BEGIN Document text

All of last year, I worked on a project titled ‘Mosaic’. When we finished our report, my coauthors asked for suggestions on cover art, I naturally suggested we create a photo mosaic. While there are both free and commercially available solutions, my first choice, of course, was to find an R-centric solution. The advantages to using R for this project (as well as other things) is that it allows for the creation of bespoke solutions; in other words, I don’t want just any photo mosaic, but rather one that has the attributes that I want.

After a quick stack overflow / CRAN search, I found the RsimMosaic package which gave me the tools I was looking for.

Making a photo mosaic

Basically, the tools in this package take a base image and replace each pixel with a tile. If properly chosen, a close-up view will focus on the tiles, but at a distance the base image will emerge. While this is simple enough, there are a few thing to consider.

First, the dimension of the resulting image will be (in pixels) approximately the base image expanded by the tiles; for instance, if the base is 150×150, and the tiles are 30×30, the resulting image will be 4500 x 4500. I (somewhat embarrassingly) discovered this by having my R instance return a cannot allocate vector of size 9GB error 1.

END Document text

Problem A:
Please answer these questions from the photo mosaic text:
(i) What project did the writer work on all of last year?
(ii) Which package did the writer find after a search?
(iii) With a 150×150 base and 30×30 tiles, how large will the resulting image be?
Problem B:
Repeat everything in the photo mosaic text from "Basically, the tools" down to "9GB error 1.".

BEGIN Stored data

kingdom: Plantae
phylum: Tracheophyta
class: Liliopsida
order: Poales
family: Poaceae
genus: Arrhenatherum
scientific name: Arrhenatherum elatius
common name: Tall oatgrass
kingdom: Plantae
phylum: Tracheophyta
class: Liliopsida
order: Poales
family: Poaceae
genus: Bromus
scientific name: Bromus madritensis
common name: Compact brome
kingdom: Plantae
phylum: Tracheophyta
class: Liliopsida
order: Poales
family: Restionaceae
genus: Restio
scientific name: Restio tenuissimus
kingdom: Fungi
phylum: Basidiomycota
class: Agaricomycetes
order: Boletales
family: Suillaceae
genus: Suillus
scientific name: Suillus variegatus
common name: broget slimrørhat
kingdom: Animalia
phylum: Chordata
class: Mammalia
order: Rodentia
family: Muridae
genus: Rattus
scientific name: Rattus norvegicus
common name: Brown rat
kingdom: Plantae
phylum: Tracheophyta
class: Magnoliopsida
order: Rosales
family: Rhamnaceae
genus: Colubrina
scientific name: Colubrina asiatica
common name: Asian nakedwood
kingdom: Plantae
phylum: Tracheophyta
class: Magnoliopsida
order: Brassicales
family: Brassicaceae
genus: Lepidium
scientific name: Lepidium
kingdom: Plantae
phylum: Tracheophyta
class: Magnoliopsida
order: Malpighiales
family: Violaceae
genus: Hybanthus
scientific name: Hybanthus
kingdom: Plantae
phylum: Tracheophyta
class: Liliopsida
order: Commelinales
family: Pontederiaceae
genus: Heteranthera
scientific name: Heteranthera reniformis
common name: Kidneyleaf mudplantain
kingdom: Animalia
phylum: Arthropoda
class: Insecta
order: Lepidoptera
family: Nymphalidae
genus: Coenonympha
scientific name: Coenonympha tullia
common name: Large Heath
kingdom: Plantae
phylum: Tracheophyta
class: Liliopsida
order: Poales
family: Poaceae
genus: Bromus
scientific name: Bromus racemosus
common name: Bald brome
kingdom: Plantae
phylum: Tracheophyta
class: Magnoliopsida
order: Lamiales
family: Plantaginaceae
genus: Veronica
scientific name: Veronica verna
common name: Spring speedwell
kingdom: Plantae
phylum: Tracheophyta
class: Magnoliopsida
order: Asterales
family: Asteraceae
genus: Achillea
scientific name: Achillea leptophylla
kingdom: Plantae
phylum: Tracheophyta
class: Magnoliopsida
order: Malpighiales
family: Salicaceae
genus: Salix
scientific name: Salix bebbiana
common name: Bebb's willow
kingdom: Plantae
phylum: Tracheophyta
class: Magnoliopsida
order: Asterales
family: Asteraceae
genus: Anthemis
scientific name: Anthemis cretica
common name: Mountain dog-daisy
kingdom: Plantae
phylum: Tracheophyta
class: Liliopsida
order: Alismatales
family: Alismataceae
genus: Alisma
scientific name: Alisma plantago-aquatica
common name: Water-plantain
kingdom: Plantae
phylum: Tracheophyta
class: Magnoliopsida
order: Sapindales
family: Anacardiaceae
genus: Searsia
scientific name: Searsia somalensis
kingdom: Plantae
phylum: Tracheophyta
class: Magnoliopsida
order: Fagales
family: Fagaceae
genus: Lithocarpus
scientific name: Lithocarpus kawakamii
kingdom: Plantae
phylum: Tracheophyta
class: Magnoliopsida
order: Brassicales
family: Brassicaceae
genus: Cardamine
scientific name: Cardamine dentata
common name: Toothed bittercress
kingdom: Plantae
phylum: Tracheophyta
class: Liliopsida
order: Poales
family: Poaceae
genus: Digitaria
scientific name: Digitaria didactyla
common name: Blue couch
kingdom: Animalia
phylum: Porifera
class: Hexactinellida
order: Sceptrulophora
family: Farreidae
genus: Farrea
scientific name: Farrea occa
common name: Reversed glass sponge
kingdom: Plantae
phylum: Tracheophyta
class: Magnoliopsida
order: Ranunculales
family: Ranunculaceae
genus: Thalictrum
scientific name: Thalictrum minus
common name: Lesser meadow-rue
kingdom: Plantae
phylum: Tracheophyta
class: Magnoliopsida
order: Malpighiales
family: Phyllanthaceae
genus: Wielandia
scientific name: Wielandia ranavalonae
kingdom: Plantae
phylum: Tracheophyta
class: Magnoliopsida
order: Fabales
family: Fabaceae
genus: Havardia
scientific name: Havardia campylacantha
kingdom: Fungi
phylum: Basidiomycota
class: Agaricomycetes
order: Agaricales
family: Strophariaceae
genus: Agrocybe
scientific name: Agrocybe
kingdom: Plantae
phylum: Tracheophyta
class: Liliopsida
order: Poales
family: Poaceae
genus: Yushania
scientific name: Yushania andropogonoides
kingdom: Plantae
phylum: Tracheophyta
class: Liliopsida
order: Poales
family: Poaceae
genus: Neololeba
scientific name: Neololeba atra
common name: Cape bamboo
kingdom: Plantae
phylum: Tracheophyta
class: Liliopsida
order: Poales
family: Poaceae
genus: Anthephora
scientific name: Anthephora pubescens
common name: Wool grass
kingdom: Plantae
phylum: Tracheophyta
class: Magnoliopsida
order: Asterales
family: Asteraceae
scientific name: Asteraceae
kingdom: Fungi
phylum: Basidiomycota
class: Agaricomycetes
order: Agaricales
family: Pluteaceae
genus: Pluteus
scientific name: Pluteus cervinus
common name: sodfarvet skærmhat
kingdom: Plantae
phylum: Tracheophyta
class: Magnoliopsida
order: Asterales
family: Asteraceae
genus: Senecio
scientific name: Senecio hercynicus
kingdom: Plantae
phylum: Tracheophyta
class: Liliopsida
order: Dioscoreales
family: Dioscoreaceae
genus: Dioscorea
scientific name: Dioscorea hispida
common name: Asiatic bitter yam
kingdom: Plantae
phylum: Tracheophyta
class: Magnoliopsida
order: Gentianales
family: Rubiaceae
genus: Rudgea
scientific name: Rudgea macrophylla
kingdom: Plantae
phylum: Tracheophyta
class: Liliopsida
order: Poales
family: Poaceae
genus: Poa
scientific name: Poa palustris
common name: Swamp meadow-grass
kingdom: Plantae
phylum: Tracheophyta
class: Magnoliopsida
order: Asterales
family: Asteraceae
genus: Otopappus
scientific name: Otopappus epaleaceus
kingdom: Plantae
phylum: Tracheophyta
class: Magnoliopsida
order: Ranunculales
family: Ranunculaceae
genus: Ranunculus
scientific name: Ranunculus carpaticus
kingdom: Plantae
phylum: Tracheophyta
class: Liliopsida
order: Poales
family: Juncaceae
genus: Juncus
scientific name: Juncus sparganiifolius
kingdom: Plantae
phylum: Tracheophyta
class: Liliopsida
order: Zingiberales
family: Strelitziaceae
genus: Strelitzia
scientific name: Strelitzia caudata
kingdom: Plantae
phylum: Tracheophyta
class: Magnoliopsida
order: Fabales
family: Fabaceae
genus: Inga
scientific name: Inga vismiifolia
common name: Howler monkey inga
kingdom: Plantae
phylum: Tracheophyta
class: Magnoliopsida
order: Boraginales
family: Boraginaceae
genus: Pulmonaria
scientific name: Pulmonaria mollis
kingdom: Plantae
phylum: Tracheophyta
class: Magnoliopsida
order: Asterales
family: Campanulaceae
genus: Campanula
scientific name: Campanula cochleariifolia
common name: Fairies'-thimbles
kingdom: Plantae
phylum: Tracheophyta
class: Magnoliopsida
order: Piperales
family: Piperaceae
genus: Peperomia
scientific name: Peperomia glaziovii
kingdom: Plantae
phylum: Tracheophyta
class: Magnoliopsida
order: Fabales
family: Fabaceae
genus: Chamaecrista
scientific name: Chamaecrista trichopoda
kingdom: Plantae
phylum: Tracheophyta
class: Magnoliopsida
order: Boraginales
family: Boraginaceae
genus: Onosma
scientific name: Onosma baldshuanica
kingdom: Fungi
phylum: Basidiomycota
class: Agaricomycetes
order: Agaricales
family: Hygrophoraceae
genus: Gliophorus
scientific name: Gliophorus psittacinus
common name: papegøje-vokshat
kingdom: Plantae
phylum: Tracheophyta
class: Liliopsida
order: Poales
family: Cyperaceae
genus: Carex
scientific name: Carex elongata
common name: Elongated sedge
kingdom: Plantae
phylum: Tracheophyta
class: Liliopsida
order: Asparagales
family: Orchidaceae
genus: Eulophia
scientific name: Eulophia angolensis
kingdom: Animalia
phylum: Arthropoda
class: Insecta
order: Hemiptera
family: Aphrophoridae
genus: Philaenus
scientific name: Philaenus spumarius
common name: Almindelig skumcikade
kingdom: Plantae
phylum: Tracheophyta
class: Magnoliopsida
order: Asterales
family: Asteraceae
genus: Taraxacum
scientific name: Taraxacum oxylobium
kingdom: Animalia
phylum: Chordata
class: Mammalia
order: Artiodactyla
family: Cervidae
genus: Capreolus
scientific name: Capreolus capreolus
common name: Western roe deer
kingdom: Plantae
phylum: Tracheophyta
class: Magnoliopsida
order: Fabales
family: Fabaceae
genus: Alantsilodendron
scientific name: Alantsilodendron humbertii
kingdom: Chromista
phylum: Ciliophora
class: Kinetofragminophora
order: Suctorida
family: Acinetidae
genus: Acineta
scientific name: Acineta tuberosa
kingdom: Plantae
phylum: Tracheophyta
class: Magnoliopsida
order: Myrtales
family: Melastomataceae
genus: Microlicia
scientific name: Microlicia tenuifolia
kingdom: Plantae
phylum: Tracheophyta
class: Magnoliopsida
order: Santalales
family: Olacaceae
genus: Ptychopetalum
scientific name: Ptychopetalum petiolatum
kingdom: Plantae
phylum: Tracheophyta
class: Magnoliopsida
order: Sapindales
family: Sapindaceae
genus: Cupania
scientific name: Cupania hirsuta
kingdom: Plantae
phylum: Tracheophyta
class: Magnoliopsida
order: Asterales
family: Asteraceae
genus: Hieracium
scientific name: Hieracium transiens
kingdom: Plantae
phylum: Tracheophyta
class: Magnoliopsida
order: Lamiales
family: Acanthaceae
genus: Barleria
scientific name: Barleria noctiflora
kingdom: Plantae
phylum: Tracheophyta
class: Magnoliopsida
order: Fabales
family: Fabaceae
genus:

END Stored data

Solution A:
(i) A project titled ‘Mosaic’.
(ii) The RsimMosaic package.
(iii) 4500 x 4500.

Solution B:
Basically, the tools in this package take a base image and replace each pixel with a tile. If properly chosen, a close-up view will focus on the tiles, but at a distance the base image will emerge. While this is simple enough, there are a few thing to consider.

First, the dimension of the resulting image will be (in pixels) approximately the base image expanded by the tiles; for instance, if the base is 150×150, and the tiles are 30×30, the resulting image will be 4500 x 4500. I (somewhat embarrassingly) discovered this by having my R instance return a cannot allocate vector of size 9GB error 1.